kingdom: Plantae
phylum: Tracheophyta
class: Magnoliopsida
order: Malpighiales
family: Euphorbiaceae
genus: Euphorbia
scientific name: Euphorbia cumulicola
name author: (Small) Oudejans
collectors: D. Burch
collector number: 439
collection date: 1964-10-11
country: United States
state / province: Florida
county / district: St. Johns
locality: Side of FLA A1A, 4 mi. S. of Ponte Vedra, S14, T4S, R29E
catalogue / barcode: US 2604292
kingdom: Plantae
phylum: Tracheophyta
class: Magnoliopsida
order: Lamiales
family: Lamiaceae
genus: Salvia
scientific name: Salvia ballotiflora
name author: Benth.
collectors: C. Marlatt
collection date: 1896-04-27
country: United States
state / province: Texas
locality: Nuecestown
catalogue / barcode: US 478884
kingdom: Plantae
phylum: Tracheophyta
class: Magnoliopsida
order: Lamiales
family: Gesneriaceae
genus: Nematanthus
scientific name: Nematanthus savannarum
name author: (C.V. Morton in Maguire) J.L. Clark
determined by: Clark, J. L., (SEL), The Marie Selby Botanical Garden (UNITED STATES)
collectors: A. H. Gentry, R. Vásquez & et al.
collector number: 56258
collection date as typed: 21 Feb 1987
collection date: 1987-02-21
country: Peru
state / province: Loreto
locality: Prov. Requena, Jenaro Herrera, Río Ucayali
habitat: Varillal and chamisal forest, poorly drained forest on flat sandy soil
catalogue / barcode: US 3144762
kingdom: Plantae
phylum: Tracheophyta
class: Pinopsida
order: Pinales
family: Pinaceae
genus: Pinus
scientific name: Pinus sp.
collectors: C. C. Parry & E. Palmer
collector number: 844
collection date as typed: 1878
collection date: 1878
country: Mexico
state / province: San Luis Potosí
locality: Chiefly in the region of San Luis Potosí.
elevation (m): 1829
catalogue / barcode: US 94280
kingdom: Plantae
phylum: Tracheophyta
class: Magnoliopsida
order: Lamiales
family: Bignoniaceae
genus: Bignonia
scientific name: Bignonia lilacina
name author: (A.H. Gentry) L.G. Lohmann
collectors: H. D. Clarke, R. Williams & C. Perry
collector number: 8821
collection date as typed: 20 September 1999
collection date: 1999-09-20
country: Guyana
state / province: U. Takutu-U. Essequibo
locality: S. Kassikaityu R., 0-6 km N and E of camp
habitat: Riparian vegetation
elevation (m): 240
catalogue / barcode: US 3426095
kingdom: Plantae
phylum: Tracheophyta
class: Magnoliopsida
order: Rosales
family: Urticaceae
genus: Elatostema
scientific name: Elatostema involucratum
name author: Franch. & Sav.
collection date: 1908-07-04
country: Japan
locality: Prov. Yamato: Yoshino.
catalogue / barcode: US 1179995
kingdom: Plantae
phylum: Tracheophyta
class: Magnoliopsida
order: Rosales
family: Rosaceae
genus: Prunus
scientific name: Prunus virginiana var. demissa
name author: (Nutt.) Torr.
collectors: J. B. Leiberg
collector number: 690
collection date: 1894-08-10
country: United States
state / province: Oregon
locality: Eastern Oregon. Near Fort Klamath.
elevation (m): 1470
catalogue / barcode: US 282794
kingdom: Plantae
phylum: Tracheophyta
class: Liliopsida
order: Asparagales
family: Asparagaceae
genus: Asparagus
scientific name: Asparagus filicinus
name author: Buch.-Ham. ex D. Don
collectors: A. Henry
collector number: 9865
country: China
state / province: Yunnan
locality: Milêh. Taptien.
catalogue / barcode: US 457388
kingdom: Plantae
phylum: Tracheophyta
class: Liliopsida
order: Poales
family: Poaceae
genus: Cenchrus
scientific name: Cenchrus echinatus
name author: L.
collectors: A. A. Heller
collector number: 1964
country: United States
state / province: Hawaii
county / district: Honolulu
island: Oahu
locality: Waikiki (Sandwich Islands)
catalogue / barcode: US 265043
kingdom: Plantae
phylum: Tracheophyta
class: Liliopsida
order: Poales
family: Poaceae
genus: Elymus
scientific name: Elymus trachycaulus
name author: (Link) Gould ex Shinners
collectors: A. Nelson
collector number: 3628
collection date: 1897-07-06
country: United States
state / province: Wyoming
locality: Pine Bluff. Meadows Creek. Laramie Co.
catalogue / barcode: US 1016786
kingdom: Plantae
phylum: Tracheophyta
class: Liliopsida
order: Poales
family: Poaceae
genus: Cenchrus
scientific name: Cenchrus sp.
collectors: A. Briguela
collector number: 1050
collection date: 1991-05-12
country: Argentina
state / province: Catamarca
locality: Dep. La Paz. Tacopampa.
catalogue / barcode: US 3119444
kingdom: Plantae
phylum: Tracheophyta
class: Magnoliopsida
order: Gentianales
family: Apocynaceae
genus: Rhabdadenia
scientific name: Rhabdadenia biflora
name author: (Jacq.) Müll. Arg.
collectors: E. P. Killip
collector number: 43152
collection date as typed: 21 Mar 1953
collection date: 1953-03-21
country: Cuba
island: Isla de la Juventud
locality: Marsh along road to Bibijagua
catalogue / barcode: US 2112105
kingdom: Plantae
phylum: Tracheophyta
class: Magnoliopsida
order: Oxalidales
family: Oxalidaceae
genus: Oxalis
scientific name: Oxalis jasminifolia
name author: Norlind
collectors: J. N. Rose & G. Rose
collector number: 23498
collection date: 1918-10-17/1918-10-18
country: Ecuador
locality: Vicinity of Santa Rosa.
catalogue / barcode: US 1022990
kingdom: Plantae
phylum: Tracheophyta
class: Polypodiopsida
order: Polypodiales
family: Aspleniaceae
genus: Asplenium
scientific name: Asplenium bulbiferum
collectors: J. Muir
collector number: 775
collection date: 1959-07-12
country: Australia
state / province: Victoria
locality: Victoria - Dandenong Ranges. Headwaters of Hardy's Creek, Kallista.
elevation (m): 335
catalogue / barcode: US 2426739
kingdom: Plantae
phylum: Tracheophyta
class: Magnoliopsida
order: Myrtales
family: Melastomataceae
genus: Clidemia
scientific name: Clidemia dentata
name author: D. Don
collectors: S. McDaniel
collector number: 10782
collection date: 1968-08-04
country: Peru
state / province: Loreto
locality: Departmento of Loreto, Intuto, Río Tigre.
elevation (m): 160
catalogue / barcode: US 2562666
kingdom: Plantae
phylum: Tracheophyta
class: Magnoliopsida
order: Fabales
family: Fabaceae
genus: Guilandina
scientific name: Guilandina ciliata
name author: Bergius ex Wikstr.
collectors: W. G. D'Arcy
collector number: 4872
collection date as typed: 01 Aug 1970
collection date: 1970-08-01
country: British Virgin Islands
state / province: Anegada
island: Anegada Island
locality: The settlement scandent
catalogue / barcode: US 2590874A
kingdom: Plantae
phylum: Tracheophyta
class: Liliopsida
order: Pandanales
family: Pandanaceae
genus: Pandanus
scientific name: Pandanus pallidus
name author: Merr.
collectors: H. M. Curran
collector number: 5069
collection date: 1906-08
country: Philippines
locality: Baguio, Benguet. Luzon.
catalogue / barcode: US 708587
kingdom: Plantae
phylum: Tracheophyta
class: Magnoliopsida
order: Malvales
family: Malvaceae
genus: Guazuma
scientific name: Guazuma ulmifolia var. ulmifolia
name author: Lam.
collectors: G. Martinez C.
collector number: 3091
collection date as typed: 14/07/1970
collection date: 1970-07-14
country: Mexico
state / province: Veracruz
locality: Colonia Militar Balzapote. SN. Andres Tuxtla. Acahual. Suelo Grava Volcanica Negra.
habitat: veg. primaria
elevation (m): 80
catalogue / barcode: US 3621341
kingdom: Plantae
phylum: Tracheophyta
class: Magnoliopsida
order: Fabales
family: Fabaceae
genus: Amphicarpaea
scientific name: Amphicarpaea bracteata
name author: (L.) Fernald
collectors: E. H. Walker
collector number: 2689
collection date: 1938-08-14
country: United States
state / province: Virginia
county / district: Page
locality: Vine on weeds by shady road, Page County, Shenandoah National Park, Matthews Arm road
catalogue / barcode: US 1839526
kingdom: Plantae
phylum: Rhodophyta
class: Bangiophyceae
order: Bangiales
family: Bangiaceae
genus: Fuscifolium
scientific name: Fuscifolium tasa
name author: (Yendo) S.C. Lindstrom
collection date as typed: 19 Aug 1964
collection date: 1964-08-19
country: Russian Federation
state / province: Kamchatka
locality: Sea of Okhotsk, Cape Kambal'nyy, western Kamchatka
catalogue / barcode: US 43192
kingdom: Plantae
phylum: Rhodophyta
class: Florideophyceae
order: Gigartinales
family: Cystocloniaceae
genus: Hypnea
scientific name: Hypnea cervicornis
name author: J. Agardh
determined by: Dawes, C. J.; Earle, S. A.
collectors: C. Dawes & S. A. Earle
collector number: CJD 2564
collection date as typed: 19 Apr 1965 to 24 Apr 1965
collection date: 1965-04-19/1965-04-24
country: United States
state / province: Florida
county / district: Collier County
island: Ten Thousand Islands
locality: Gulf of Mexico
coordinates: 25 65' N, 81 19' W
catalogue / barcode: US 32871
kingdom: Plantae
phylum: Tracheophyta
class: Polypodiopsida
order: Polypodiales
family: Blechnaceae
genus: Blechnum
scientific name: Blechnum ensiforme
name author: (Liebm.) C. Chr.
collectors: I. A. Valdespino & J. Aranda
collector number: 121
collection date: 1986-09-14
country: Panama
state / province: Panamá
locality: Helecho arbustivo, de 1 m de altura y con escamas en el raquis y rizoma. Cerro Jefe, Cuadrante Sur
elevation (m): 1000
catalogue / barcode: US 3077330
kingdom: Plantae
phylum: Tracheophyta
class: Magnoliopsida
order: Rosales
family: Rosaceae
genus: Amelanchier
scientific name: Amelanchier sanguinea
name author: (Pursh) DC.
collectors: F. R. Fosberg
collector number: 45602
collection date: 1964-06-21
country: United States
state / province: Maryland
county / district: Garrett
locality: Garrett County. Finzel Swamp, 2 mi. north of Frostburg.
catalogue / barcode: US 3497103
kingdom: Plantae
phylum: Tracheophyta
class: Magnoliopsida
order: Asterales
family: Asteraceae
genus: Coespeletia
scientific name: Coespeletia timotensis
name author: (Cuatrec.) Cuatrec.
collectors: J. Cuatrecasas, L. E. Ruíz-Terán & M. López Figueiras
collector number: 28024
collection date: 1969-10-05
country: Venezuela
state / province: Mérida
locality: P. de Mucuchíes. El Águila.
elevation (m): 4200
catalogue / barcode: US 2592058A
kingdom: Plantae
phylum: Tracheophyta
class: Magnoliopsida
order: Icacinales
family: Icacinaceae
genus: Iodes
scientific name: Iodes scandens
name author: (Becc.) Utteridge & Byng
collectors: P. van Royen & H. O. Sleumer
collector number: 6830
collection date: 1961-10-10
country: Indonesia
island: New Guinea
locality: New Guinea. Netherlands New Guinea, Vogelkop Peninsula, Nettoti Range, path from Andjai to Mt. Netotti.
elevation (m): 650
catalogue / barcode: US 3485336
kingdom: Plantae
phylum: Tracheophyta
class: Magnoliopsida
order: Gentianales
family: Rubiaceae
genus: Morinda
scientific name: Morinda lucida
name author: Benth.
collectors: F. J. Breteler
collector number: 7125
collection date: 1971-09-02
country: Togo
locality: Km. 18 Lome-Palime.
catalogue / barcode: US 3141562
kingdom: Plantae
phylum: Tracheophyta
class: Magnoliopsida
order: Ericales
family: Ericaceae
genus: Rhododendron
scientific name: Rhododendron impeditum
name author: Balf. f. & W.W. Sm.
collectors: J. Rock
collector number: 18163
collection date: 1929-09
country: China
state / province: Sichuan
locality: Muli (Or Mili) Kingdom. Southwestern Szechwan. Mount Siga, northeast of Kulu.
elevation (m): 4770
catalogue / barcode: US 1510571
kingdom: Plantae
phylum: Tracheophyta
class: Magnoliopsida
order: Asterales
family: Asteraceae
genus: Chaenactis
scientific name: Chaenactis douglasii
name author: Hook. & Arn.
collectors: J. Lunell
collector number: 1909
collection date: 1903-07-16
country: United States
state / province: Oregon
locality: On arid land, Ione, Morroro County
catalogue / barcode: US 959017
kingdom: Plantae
====
▸ What you have to do: Rewrite the records from the line containing "genus: Blechnum" through the line containing "state / province: Maryland", changing "collection date" to "date collected" and keeping everything else the same. Give only those lines.

▸ Solution to this problem:
genus: Blechnum
scientific name: Blechnum ensiforme
name author: (Liebm.) C. Chr.
collectors: I. A. Valdespino & J. Aranda
collector number: 121
date collected: 1986-09-14
country: Panama
state / province: Panamá
locality: Helecho arbustivo, de 1 m de altura y con escamas en el raquis y rizoma. Cerro Jefe, Cuadrante Sur
elevation (m): 1000
catalogue / barcode: US 3077330
kingdom: Plantae
phylum: Tracheophyta
class: Magnoliopsida
order: Rosales
family: Rosaceae
genus: Amelanchier
scientific name: Amelanchier sanguinea
name author: (Pursh) DC.
collectors: F. R. Fosberg
collector number: 45602
date collected: 1964-06-21
country: United States
state / province: Maryland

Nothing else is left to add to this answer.